(Exercise text)

--*--

This raw and gritty page-turner follows the life of Paralympic champion Rex Patrick, who endures unthinkable and horrific tragedies. Deep in his addiction, and nowhere to turn, Rex spends his days homeless, hobbling around on crutches, in a park with no trees. One day a police officer pours out Rex’s “wino” wine and he finally hits rock bottom. Hopeless, Rex tries sobriety one more time.
This captivating story takes you on a journey of adventure, courage, and insight into the power of new beliefs, and what happens when you stop listening.
Pushing Through is relatable to anyone striving for purpose.
Warning: This Review Has Spoilers and a Trigger Warning for substance abuse
Disclaimer: I was given a copy of this book for free by the author to review. Receiving the book for free has not influenced my review and this review is my personal opinion.
Lori Yerxa is the stepsister of Rex, the main character of this tale inspired by a true story. I learned about “Pushing Through” from her when we exchanged our books to review. My knowing Lori did not influence the review of this book which is my genuine opinion.
“Pushing Through” Tells the story of Rex Patrick, a Paralympic champion bicyclist. Rex was the child of an abusive alcoholic and became an alcoholic and drug addict for much of his life starting at a very young age. His addiction led to him losing one of his legs and years afterward, when he finally decided to go sober, Rex used competitive bicycling with his one good leg as a form of crutch to keep himself sober. After leaving competitive cycling, he ends up relapsing and eventually dying from his drug use.
Rex’s story is important because it is a cautionary tale of how parents can totally mess their kids up before the child even has a chance at life. Despite the odds against him and his poor life choices, Rex stumbled into a support ground that was able to help him become a successful competitive racer. During his sober period he was surrounded by people who loved him and showered him with support to get sober, stay sober, and set the records and win the medals he won. In the end, this isn’t enough to keep him sober and he ends up drinking and using again.

--*--

(Supplied data)
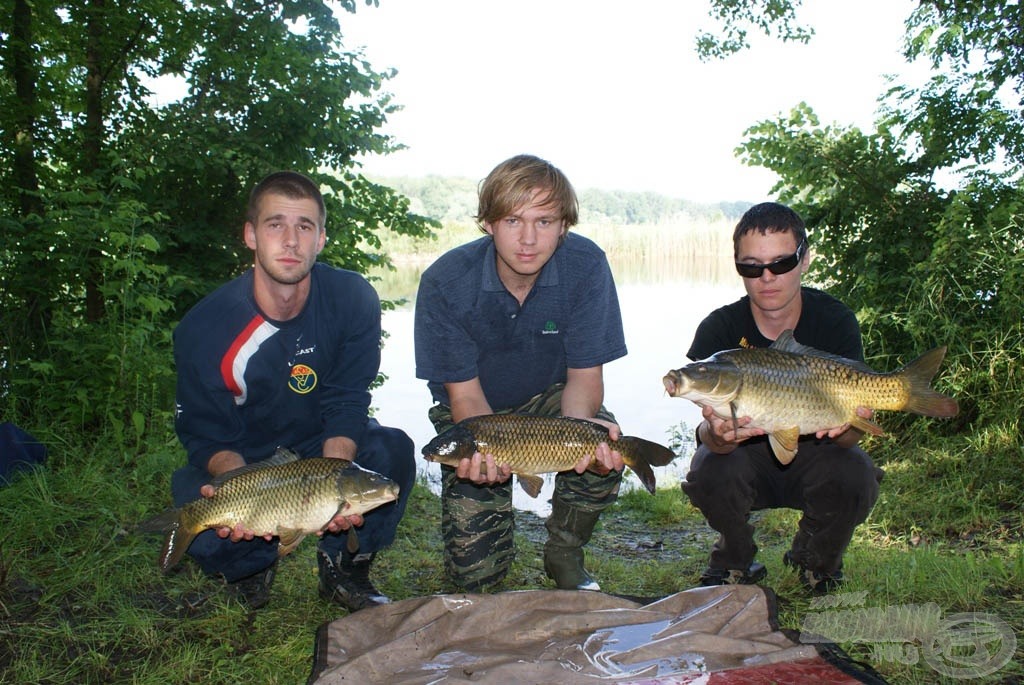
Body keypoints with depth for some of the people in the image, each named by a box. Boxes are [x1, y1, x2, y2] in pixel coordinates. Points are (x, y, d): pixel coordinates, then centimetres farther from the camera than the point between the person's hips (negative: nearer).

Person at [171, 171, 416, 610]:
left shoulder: (353, 299, -18)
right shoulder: (203, 327, -20)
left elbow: (347, 404, -16)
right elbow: (207, 434, -16)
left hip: (325, 450, 1)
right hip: (243, 461, 0)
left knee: (392, 452, -29)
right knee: (202, 531, -29)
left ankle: (344, 566, -1)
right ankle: (253, 565, 12)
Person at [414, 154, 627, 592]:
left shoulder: (586, 266, -22)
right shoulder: (445, 283, -25)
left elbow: (583, 375, -16)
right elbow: (464, 392, -19)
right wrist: (484, 447, -41)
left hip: (547, 397, 1)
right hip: (475, 410, -1)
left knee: (605, 451, -33)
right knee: (475, 570, -9)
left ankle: (564, 556, -2)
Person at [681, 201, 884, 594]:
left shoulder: (835, 321, -14)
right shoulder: (720, 329, -16)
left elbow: (852, 434, -19)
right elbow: (708, 434, -25)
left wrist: (845, 427, -44)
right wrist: (720, 433, -49)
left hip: (813, 456, 1)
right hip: (746, 458, 0)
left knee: (854, 478, -30)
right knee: (709, 473, -32)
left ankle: (817, 562, 5)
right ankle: (736, 562, 2)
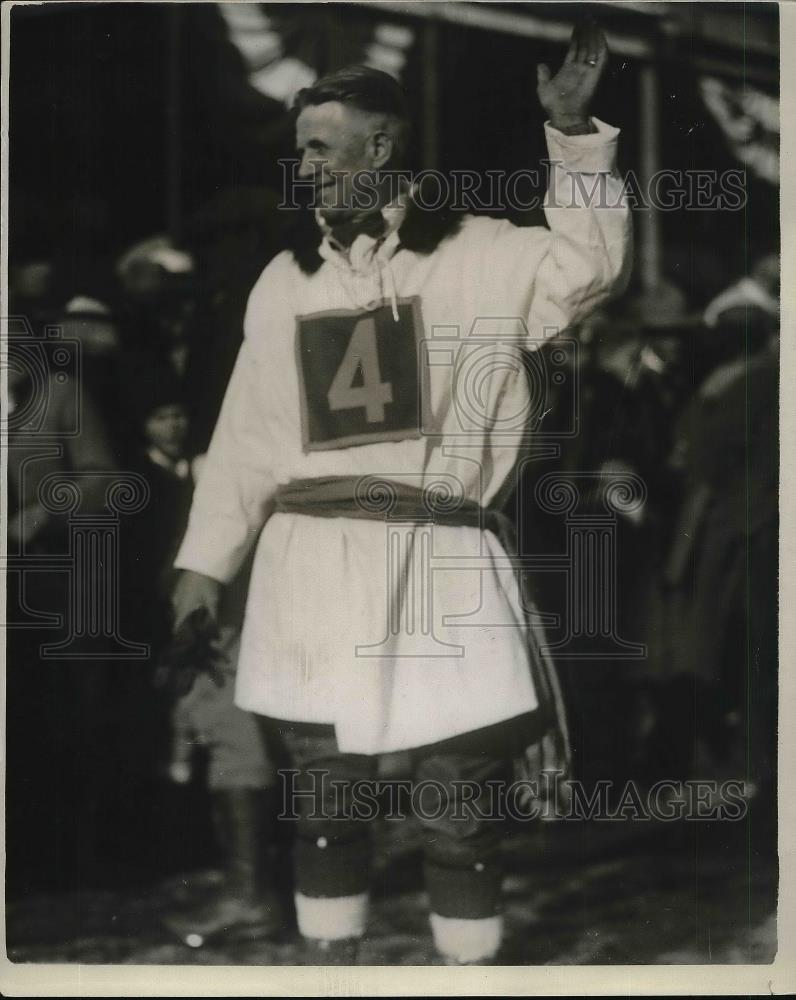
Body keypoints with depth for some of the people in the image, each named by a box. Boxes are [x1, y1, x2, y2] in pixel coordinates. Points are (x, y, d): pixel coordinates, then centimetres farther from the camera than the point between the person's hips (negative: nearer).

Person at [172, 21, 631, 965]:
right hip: (311, 563, 3)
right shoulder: (284, 280, 11)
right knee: (321, 795, 10)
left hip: (440, 560, -3)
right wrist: (205, 560, 12)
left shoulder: (472, 255, 1)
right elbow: (244, 433, 14)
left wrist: (573, 133, -24)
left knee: (459, 807, 2)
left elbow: (589, 265, -15)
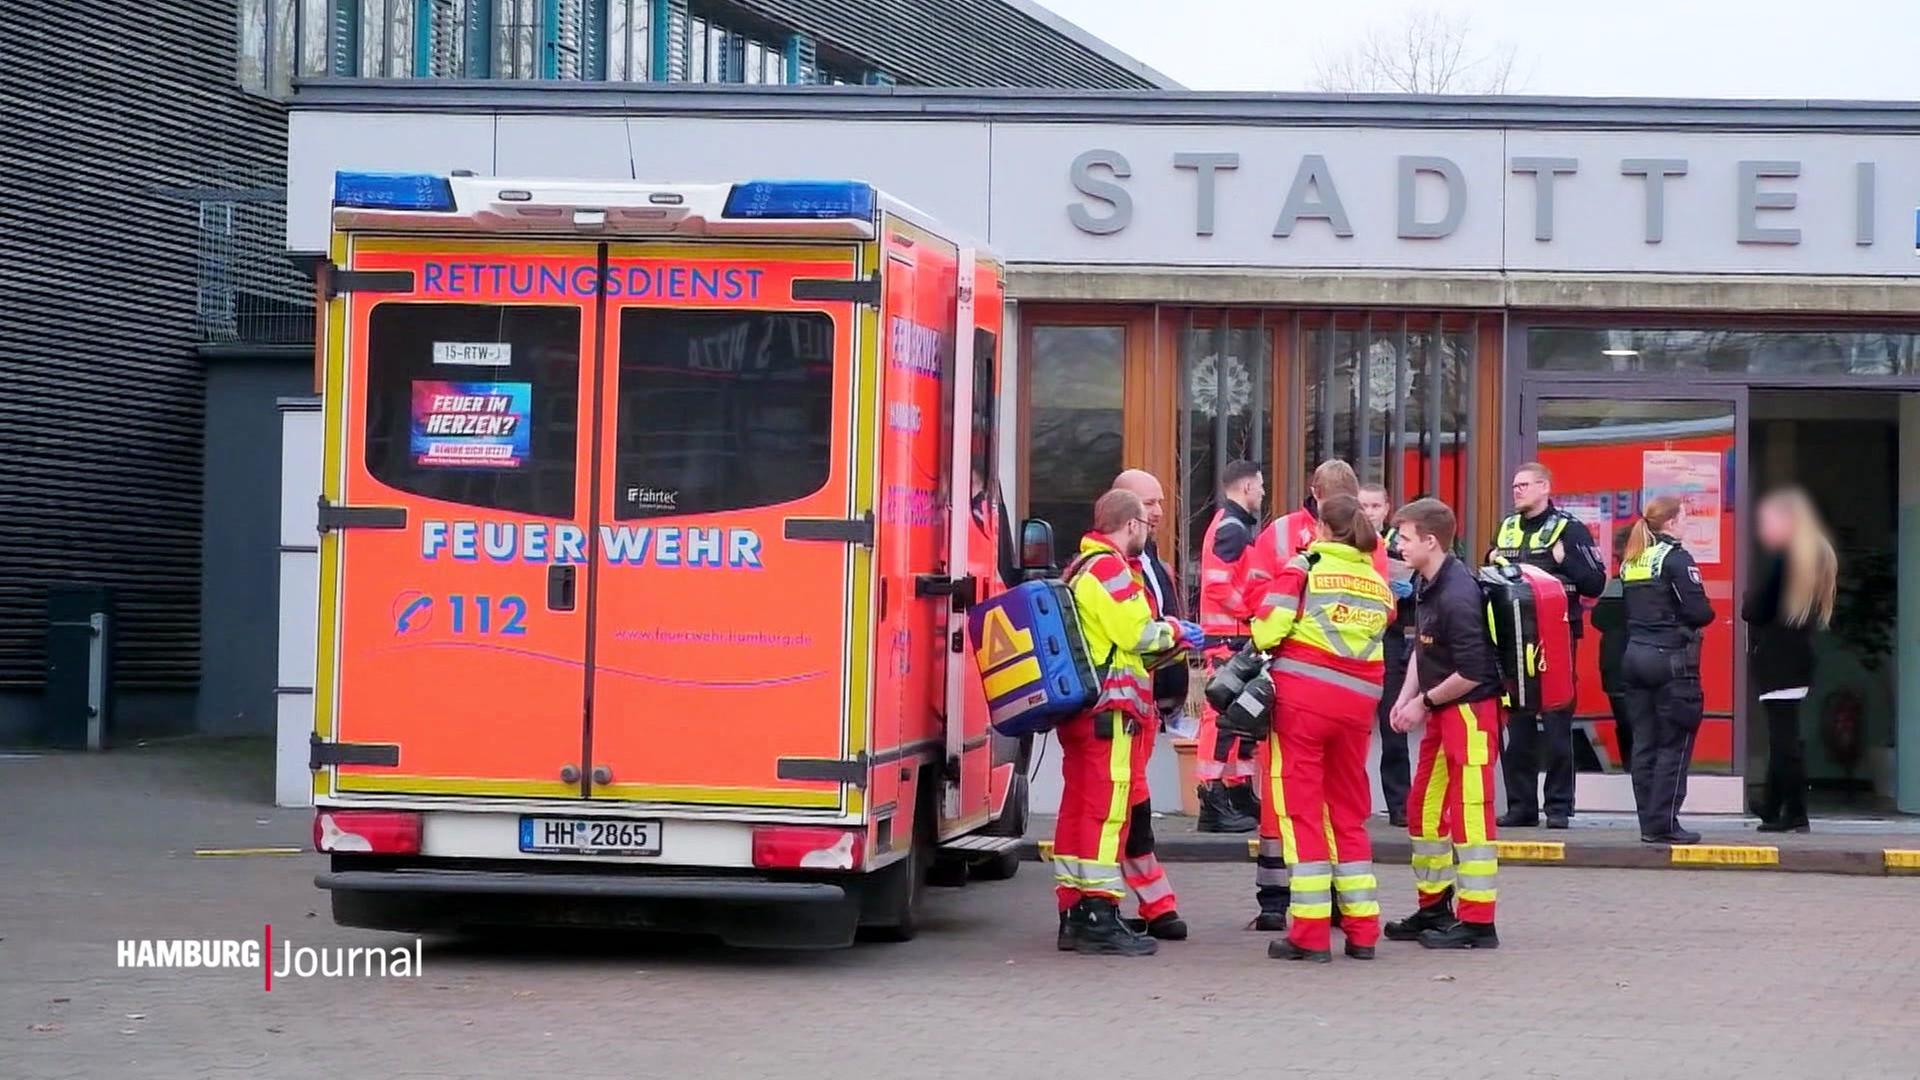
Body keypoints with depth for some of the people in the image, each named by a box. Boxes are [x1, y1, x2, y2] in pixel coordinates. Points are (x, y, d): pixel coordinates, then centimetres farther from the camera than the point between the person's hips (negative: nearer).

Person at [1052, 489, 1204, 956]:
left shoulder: (1081, 568, 20)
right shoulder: (1111, 568, -11)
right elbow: (1137, 633, -18)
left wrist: (1174, 640, 18)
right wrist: (1176, 632, 0)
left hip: (1076, 705, 10)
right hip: (1109, 707, -10)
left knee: (1078, 806, 11)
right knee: (1108, 807, -9)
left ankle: (1074, 915, 13)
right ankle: (1100, 917, -11)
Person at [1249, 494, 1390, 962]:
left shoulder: (1305, 566, -1)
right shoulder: (1379, 583, 15)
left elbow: (1267, 627, -10)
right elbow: (1382, 639, 7)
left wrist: (1267, 646, 10)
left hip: (1301, 695, -4)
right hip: (1357, 703, 4)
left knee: (1301, 807, 0)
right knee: (1350, 811, 14)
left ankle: (1309, 933, -3)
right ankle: (1362, 931, 16)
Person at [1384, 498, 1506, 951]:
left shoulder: (1457, 596, -23)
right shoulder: (1426, 586, 7)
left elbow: (1472, 673, -24)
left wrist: (1425, 701, -12)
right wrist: (1405, 697, 3)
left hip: (1470, 710, -10)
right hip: (1440, 711, 10)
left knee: (1469, 814, -6)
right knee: (1423, 808, 16)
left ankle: (1477, 922, -1)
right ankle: (1434, 908, 28)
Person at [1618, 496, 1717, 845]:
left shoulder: (1629, 561, 12)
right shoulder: (1675, 558, -10)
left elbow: (1623, 610, 13)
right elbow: (1700, 612, -15)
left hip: (1634, 656, 7)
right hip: (1670, 657, -7)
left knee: (1643, 744, 8)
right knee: (1674, 745, -3)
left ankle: (1649, 821, 10)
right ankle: (1663, 824, -5)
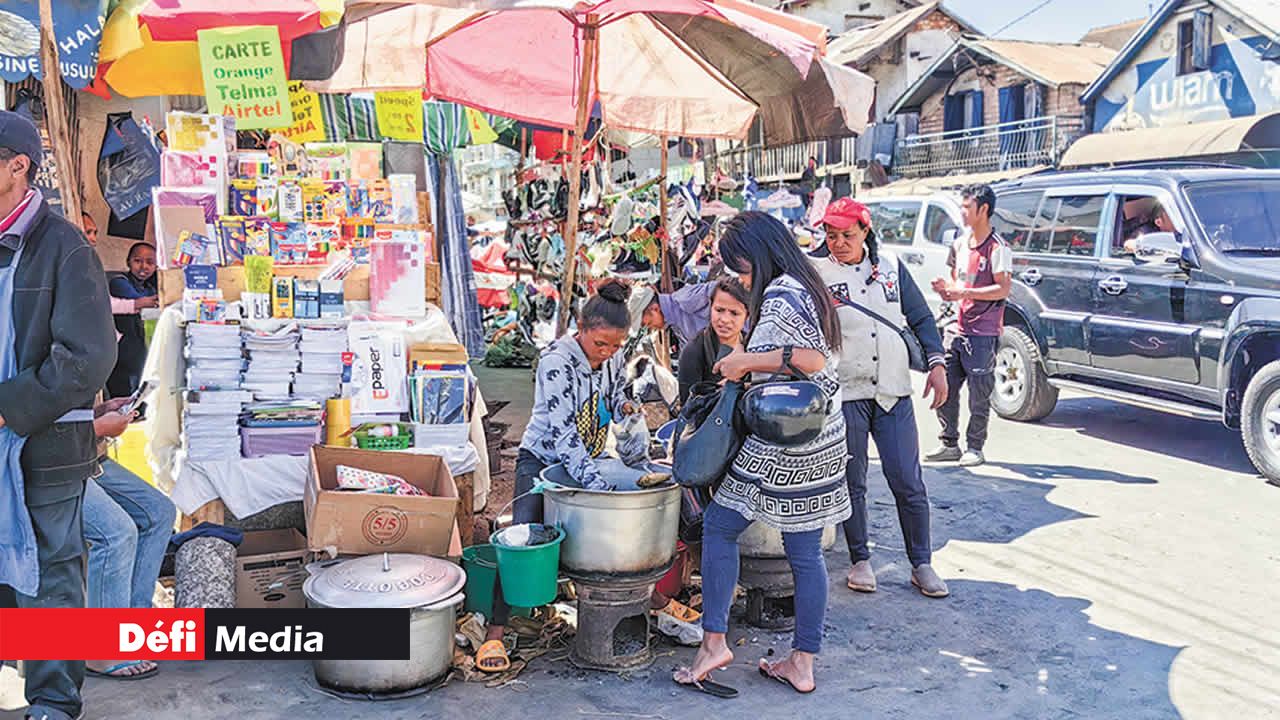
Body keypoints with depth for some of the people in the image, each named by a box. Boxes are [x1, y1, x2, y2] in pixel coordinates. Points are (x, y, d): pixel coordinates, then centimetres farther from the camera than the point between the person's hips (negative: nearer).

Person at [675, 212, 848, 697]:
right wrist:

--*--

(Exercise directions)
In the review of "Pushing Through," what did Rex use as a form of crutch to stay sober after he decided to quit?

(Written solution)
Competitive bicycling with his one good leg.